Agreed that this is more-or-less past the point where the type system helps model the values you're validating, though a strong type system helps a lot implementing the validators! > It's still a string, in Rust you would need an enum and a deserializer from the string to the enum. Yep, though if you really wanted it to be a string at runtime, you could use smart constructors to make it so.
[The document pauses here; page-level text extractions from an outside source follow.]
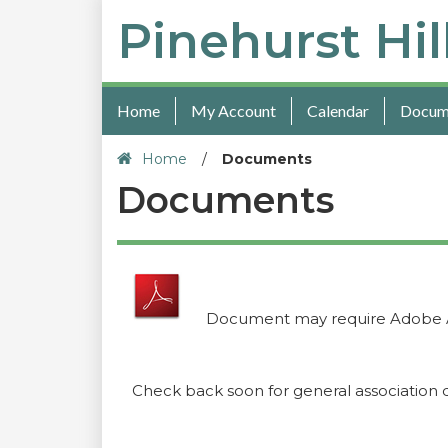
Pinehurst Hil
Home
My Account
Calendar
Docum
Home
/
Documents
Documents
Document may require Adobe 
Check back soon for general association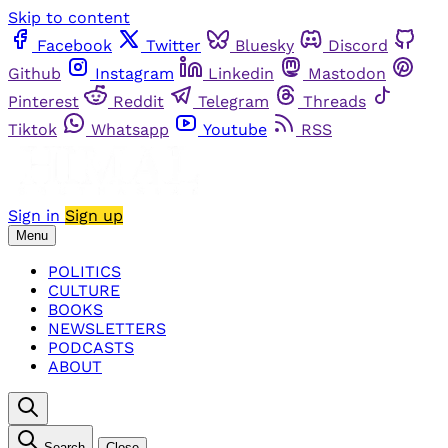
Skip to content
Facebook
Twitter
Bluesky
Discord
Github
Instagram
Linkedin
Mastodon
Pinterest
Reddit
Telegram
Threads
Tiktok
Whatsapp
Youtube
RSS
Sign in
Sign up
Menu
POLITICS
CULTURE
BOOKS
NEWSLETTERS
PODCASTS
ABOUT
Search
Close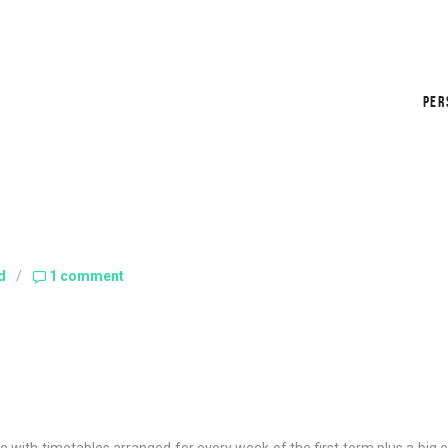
PER
d
/
1 comment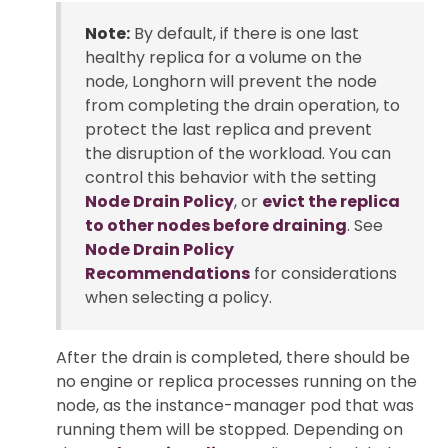
Note:
By default, if there is one last
healthy replica for a volume on the
node, Longhorn will prevent the node
from completing the drain operation, to
protect the last replica and prevent
the disruption of the workload. You can
control this behavior with the setting
Node Drain Policy
, or
evict the replica
to other nodes before draining
. See
Node Drain Policy
Recommendations
for considerations
when selecting a policy.
After the drain is completed, there should be
no engine or replica processes running on the
node, as the instance-manager pod that was
running them will be stopped. Depending on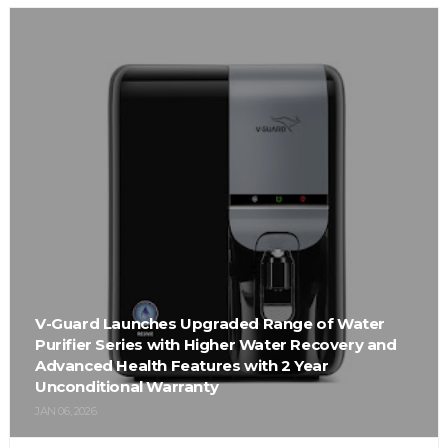
V-Guard Launches Upgraded Range of Water
Purifier Series with Higher Water Recovery and
Advanced Health Features with 2 Year
Unconditional Warranty
JAN 06, 2026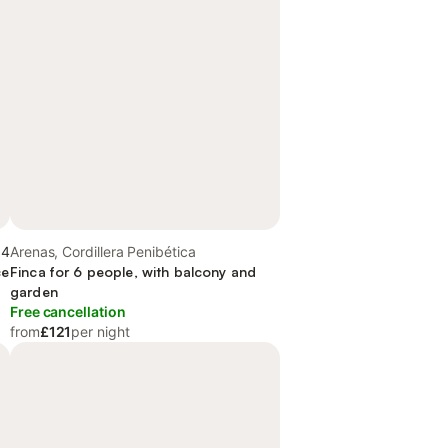
.4
Arenas, Cordillera Penibética
ce
Finca for 6 people, with balcony and
garden
Free cancellation
from
£121
per night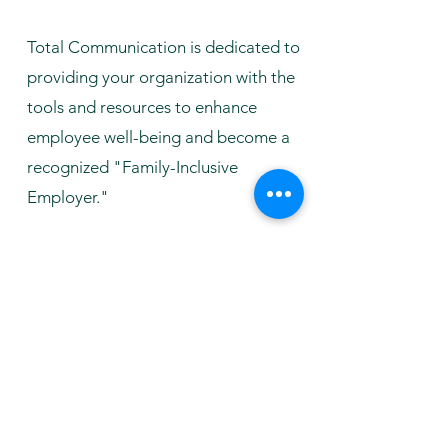
Total Communication is dedicated to
providing your organization with the
tools and resources to enhance
employee well-being and become a
recognized "Family-Inclusive
Employer."
Fill out the form to Inquire and a
member of our team would reach out
to you!
First Name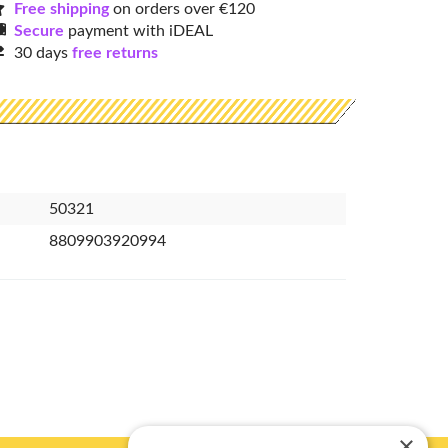
Free shipping
on orders over €120
Secure
payment with iDEAL
30 days
free returns
50321
8809903920994
×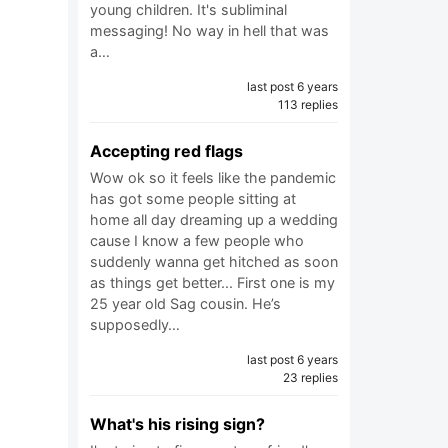
young children. It's subliminal
messaging! No way in hell that was
a…
last post 6 years
113 replies
Accepting red flags
Wow ok so it feels like the pandemic
has got some people sitting at
home all day dreaming up a wedding
cause I know a few people who
suddenly wanna get hitched as soon
as things get better... First one is my
25 year old Sag cousin. He’s
supposedly…
last post 6 years
23 replies
What's his rising sign?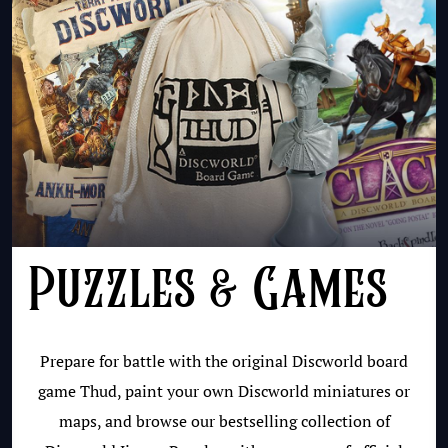
Puzzles & Games
Prepare for battle with the original Discworld board
game Thud, paint your own Discworld miniatures or
maps, and browse our bestselling collection of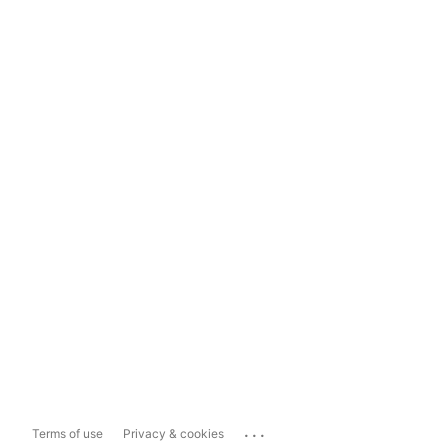
...
Terms of use
Privacy & cookies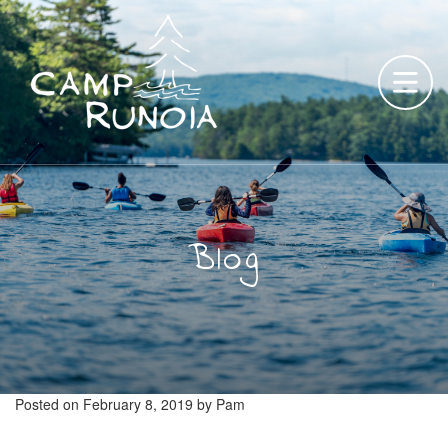
Skip
to
content
Blog
Posted on
February 8, 2019
by
Pam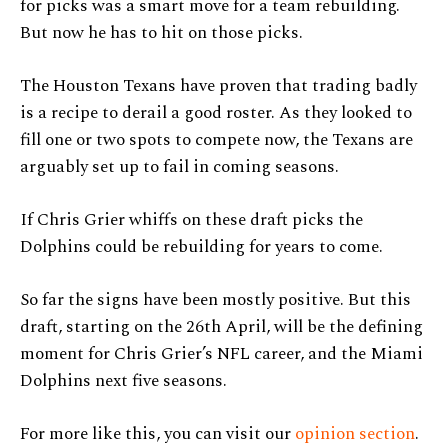
for picks was a smart move for a team rebuilding.
But now he has to hit on those picks.
The Houston Texans have proven that trading badly
is a recipe to derail a good roster. As they looked to
fill one or two spots to compete now, the Texans are
arguably set up to fail in coming seasons.
If Chris Grier whiffs on these draft picks the
Dolphins could be rebuilding for years to come.
So far the signs have been mostly positive. But this
draft, starting on the 26th April, will be the defining
moment for Chris Grier’s NFL career, and the Miami
Dolphins next five seasons.
For more like this, you can visit our
opinion section
.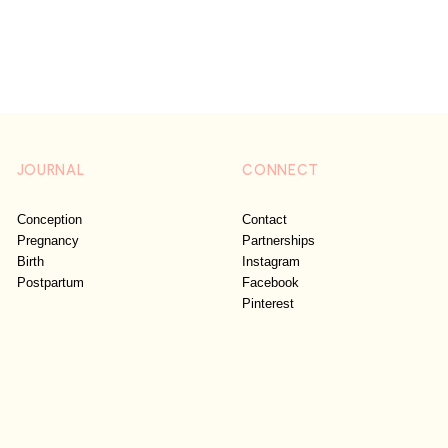
JOURNAL
CONNECT
Conception
Contact
Pregnancy
Partnerships
Birth
Instagram
Postpartum
Facebook
Pinterest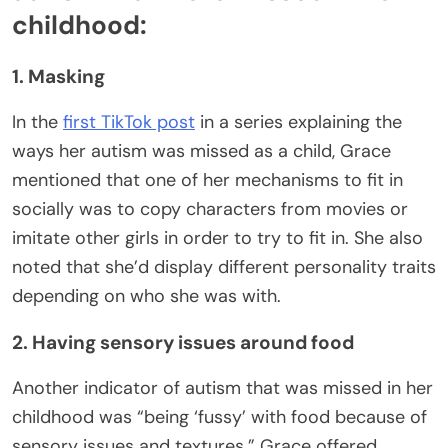
childhood:
1. Masking
In the
first TikTok post
in a series explaining the
ways her autism was missed as a child, Grace
mentioned that one of her mechanisms to fit in
socially was to copy characters from movies or
imitate other girls in order to try to fit in. She also
noted that she’d display different personality traits
depending on who she was with.
2. Having sensory issues around food
Another indicator of autism that was missed in her
childhood was “being ‘fussy’ with food because of
sensory issues and textures.” Grace offered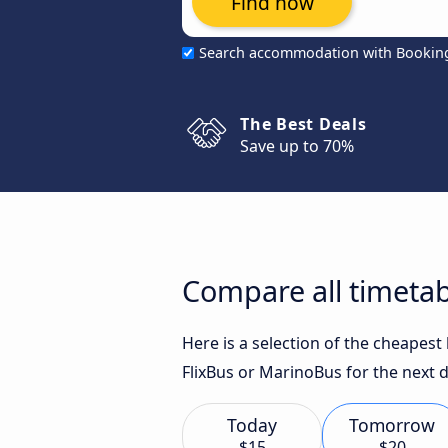
Find now
Search accommodation with Bookin
The Best Deals
Save up to 70%
Compare all timetab
Here is a selection of the cheapest
FlixBus or MarinoBus for the next d
Today
Tomorrow
$15
$20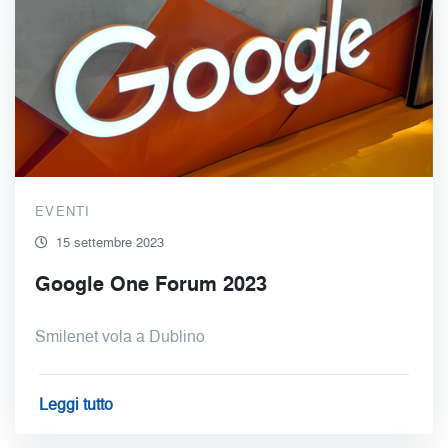
EVENTI
15 settembre 2023
Google One Forum 2023
Smilenet vola a Dublino
Leggi tutto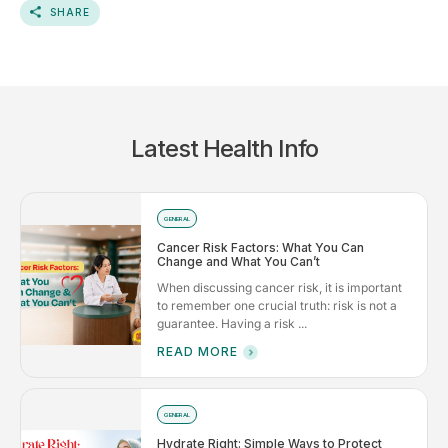
SHARE
Latest Health Info
GENERAL
Cancer Risk Factors: What You Can
Change and What You Can’t
When discussing cancer risk, it is important
to remember one crucial truth: risk is not a
guarantee. Having a risk ...
READ MORE
GENERAL
Hydrate Right: Simple Ways to Protect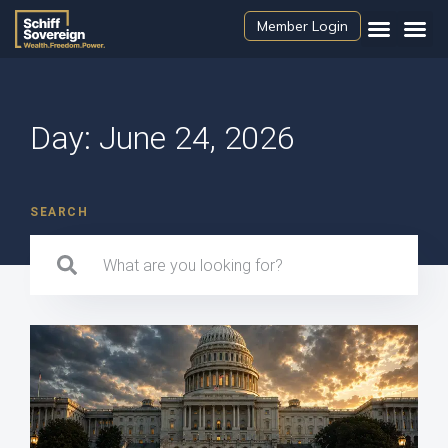
Member Login
Day: June 24, 2026
SEARCH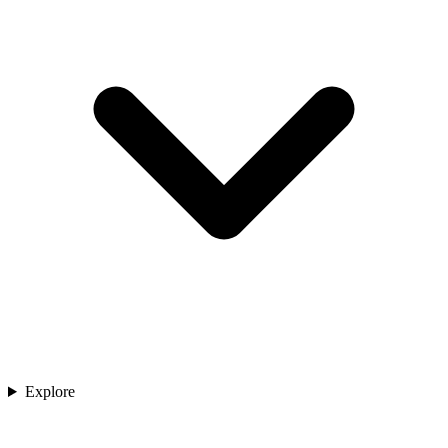
Explore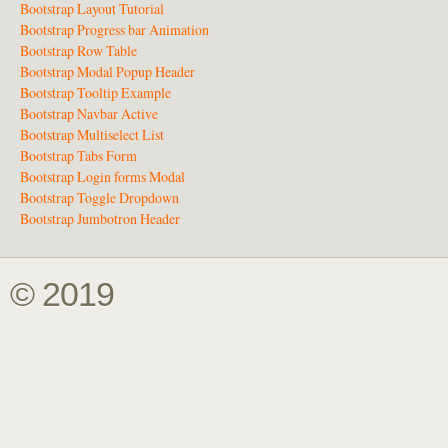
Bootstrap Layout Tutorial
Bootstrap Progress bar Animation
Bootstrap Row Table
Bootstrap Modal Popup Header
Bootstrap Tooltip Example
Bootstrap Navbar Active
Bootstrap Multiselect List
Bootstrap Tabs Form
Bootstrap Login forms Modal
Bootstrap Toggle Dropdown
Bootstrap Jumbotron Header
© 2019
The downsides would be, unless you normalized the string (at which point, just use an enum TBH), you're doing O(n) comparison, and you're keeping memory alive, whether by owning it, leaking it, reference counting, [...]. Thankfully due to Rust's #[derive] feature, the programmer wouldn't need to write the serializer/deserializer though; crates like strum can generate it for you, such that you can simply write: use strum::{AsRefStr, EnumString};
#[derive(AsRefStr, EnumString, PartialEq)]
enum Role {
Admin,
Moderator,
Member,
Anonymous,
}
fn main() {
assert_eq!(Role::from_str("Admin").unwrap(), Role::Admin);
assert_eq!(Role::Member.as_ref(), "Member");
}
(strum also has also a derive for the standard library Display trait, which provides a .to_string() method, but this has the disadvantage of heap allocating; EnumString (which provides .as_ref()) compiles in the strings, so no allocation is needed, and .as_ref() is a simple table lookup.)[0]: https://docs.rs/strum/0.20.0/strum/index.html |
Nit: it's more constraining but serde can deserialize to an &str, though that assumes the value has no escapes.